Space Tourism and Culinary Innovation
As private companies join the space race, opportunities for chefs to cater to space tourists are expanding. Chef Rasmus Munk of Michelin-starred restaurant Alchemist in Copenhagen, for example, has partnered with SpaceVIP to offer an immersive dining experience on Space Perspective’s Spaceship Neptune, with tickets costing $495,000 for a six-hour trip to the edge of space.
Earth Applications of Space Food Technology
The innovations in space food aren’t just for astronauts. The Deep Space Food Challenge aims to create advanced food systems that also benefit Earth, particularly in extreme environments and resource-scarce areas. “We face significant challenges with climate change, especially droughts affecting food production,” says Luukanen. “Space pushes us to utilize waste resources to create valuable products, embodying the philosophy of a circular economy.”
Kristina Karlsson, head of R&D at Mycorena, echoes this sentiment. “Our project focuses on resource efficiency for both Earth and space.

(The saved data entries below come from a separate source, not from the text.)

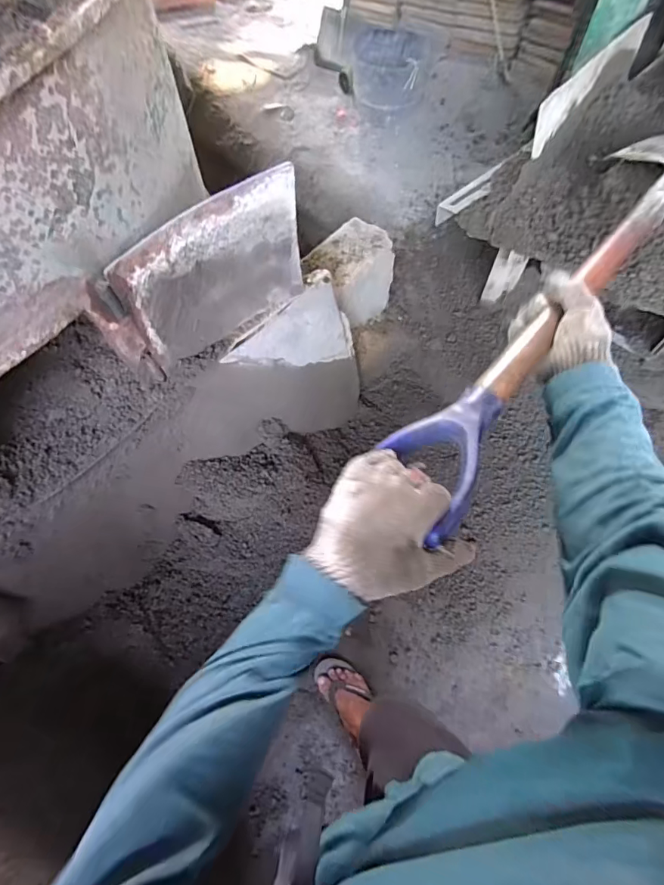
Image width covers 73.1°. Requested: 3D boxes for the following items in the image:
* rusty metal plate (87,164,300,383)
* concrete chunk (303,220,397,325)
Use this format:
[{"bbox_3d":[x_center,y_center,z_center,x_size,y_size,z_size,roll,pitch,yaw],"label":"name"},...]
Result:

With minimal emissions and waste, space presents an extreme environment to test these innovations. If it works in space, it will work on Earth.”
Looking Ahead
The third phase of NASA’s Deep Space Food Challenge is underway, testing these projects in space-like conditions. While these novel foods are set to play a crucial role in astronauts’ diets, they also promise to revolutionize food production on Earth, addressing challenges posed by climate change and resource scarcity.
As we prepare to venture deeper into space, the future of food—both out there and here on Earth—looks promisingly innovative and sustainable.